Kore has ~140 tokens and 142 opcodes. Programs are sequences of stack operations — push values, apply functions, compose by concatenation. There's a proof checker that statically verifies stack effects and a capability system that gates side effects.
How I got here: I wanted to explore whether a compiler could serve as the reward function for training an LLM to write code. Most code-gen benchmarks use test suites or human eval. But if the compiler can verify correctness before execution — accept or reject in microseconds — you don't need a test harness at all.
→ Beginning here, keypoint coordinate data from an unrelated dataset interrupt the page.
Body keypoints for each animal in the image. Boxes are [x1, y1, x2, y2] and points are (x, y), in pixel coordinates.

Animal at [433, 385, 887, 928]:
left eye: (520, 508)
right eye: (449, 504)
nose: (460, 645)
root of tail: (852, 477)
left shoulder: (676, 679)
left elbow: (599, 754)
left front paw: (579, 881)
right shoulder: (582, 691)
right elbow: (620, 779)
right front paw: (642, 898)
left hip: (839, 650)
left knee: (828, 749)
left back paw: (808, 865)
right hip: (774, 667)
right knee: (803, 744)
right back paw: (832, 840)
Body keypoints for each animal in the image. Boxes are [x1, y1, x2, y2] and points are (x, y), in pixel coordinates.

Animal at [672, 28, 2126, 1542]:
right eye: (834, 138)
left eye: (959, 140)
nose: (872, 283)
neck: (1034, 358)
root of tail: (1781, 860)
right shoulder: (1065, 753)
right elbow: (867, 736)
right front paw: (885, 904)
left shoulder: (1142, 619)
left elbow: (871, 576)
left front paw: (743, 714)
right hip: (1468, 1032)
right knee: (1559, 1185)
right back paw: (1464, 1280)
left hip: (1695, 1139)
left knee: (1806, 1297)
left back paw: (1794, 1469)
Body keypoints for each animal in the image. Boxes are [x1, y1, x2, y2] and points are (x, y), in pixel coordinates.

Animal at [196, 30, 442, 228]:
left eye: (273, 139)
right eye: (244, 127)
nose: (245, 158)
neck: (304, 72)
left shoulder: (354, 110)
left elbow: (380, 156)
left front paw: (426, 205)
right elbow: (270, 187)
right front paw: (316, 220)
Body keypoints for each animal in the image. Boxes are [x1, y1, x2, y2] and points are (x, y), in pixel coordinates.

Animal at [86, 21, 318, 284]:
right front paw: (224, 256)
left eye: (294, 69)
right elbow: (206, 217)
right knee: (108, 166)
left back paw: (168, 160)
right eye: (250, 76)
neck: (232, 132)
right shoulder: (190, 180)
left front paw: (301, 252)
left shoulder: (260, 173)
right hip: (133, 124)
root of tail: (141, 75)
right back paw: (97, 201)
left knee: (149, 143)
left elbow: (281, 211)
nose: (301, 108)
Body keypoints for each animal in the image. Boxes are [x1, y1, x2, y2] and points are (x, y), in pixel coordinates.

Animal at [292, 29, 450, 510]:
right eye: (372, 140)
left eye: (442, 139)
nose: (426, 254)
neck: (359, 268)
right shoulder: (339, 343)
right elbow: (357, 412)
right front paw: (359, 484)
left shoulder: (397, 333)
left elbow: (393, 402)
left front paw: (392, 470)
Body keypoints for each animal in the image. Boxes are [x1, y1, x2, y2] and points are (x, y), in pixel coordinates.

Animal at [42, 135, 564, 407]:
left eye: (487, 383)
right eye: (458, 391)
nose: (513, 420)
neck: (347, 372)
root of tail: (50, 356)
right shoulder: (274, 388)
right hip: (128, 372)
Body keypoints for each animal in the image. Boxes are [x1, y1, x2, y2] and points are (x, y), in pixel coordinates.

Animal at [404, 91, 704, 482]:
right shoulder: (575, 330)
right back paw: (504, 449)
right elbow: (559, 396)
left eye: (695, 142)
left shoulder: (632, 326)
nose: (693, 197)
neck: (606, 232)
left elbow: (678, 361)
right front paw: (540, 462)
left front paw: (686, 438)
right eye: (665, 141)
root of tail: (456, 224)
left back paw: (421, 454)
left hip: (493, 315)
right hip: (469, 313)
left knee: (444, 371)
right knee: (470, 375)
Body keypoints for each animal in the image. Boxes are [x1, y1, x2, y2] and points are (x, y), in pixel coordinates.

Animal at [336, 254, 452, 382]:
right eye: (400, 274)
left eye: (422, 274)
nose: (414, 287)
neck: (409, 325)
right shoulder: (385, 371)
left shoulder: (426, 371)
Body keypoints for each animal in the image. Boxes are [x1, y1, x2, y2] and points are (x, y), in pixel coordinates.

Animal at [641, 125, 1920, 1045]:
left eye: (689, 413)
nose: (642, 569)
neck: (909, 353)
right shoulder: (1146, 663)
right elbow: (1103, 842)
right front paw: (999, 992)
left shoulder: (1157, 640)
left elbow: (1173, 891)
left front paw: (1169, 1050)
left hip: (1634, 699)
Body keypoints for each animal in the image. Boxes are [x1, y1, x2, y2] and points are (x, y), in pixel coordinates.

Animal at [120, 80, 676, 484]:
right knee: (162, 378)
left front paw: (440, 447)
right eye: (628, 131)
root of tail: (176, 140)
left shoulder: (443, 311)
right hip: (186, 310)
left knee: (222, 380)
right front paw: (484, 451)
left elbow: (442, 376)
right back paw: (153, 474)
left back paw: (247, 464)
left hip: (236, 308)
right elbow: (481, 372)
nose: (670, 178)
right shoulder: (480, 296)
That meant I needed two things: a language small enough for an LLM to learn the full vocabulary, and a security model that makes generated programs safe by construction.
The security model (P4: capabilities attenuate): Every side effect in Kore is gated by a capability — io for print/rand, fs for file access, exec for shell commands. The compiler auto-detects what a program needs and tags the binary. At runtime, you grant permissions explicitly (--allow io) or it won't run. When you spawn a sandboxed child, it gets parent_caps & requested_caps — it can never escalate. Pure programs (no capabilities) are deterministic and run on any backend.
This matters because an AI agent writing Kore tools gets compile-time proof that the tool can't touch the filesystem or exec shell commands. Not sandboxing — the proof checker rejects it statically.
I fine-tuned DeepSeek-R1-14B (QLoRA, Unsloth) on 478 curriculum tasks, it worked pretty well. Will probably try a MCTS+RL experiment to see if it can learn to write programs to solve games and optimization problems. The ultimate goal would be having it write its own compiler and self-host.